Wie viele Firmen tatsächlich verschwinden, ist offen. Erald Ghoos, CEO von OKX Europe, rechnet damit, dass rund 80 Prozent der Krypto-Akteure die Umstellung nicht überleben werden. Als Grund nennt er nicht allein MiCA, sondern die Summe der europäischen Regulierungslasten: Wer etwa Stablecoins verarbeiten wolle, brauche zusätzlich eine Zahlungs- oder E-Geld-Institutslizenz (PI bzw. EMI). Mehrere Firmen hätten OKX bereits gefragt, ob der Anbieter sie übernehmen würde, weil sie die Compliance-Kosten nicht stemmen könnten, so Ghoos.
Die Einschätzung lässt zwei Lesarten zu. Einerseits tut MiCA damit genau das, wofür Regulierung gedacht ist: Sie hebt die Anforderungen und siebt Anbieter aus, die diese nicht erfüllen. Andererseits gibt es die Sorge, dass die Compliance-Kosten kleinere Unternehmen verdrängen und Innovation hemmen.

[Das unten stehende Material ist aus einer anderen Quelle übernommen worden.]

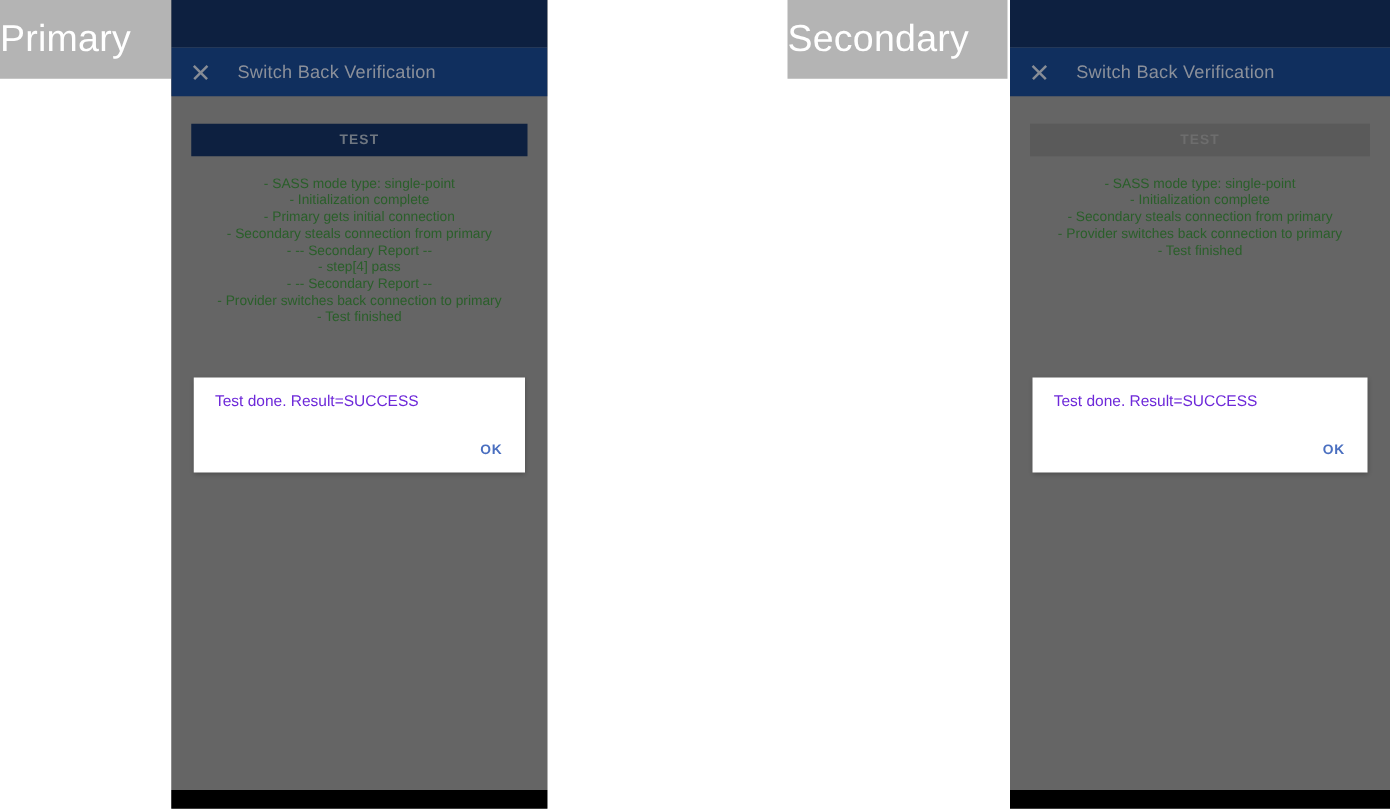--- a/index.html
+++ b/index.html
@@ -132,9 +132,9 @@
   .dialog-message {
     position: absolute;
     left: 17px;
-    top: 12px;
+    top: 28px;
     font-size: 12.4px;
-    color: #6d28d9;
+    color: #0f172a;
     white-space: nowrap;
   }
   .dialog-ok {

Die bekanntesten Lizenzhalter nach Ländern
Deutschland führt das Feld mit Abstand an – vor allem, weil zahlreiche Banken und Broker früh eine BaFin-Zulassung beantragt haben. Die wichtigsten Lizenzhalter im Überblick (Land, Gesamtzahl der erteilten Lizenzen, bekannteste Namen):
- Deutschland (57): Trade Republic, N26, Commerzbank, Scalable Capital, Boerse Stuttgart Digital, Bitpanda Asset Management, BitGo Europe
- Frankreich (26): Circle, Société Générale-Forge, SwissBorg, Coinhouse, Deblock, Bpifrance
- Niederlande (26): Bitvavo, MoonPay, BTC Direct, Coinmerce, Vivid Money, ClearBank
- Malta (17): OKX, Crypto.com, Gemini, Bitpanda, Blockchain.com, Gate
- Zypern (14): Revolut, eToro, Trading 212, capital.com, Trading.com
- Irland (12): Kraken, Ramp Network, Skrill/NETELLER, Interactive Brokers, CoinJar
- Österreich (10): Bitpanda, Bybit, KuCoin EU, WhiteBIT EU, 21bitcoin, Coinfinity
- Spanien (8): BBVA, CaixaBank, Openbank, Bit2Me, Cecabank
- Liechtenstein (8): LGT Bank, Bank Frick, Bitcoin Suisse (Europe), Wyden Capital, RULEMATCH
- Luxemburg (8): Coinbase, Bitstamp, Clearstream, Swissquote, Banking Circle
- Weitere Länder: u. a. Robinhood (Litauen), Safello (Schweden), Firi und K33 (Norwegen), Kriptomat (Kroatien), Coinmotion (Finnland), Bit2Me-Wettbewerber sowie LHV Pank und Lightyear (Estland)
Während etablierte Börsen wie OKX, Coinbase, Kraken, Bybit oder Crypto.com sowie europäische Fintechs wie Bitpanda, Trade Republic oder Revolut den Sprung in den regulierten Markt geschafft haben, fehlen einige globale Schwergewichte noch im Register. Binance etwa hat den Antragsprozess nach eigenen Angaben begonnen, Bitget hat im Juni 2026 einen CASP-Antrag bei der österreichischen Finanzmarktaufsicht (FMA) eingereicht – beide zählen Stand jetzt aber nicht zu den zugelassenen Anbietern.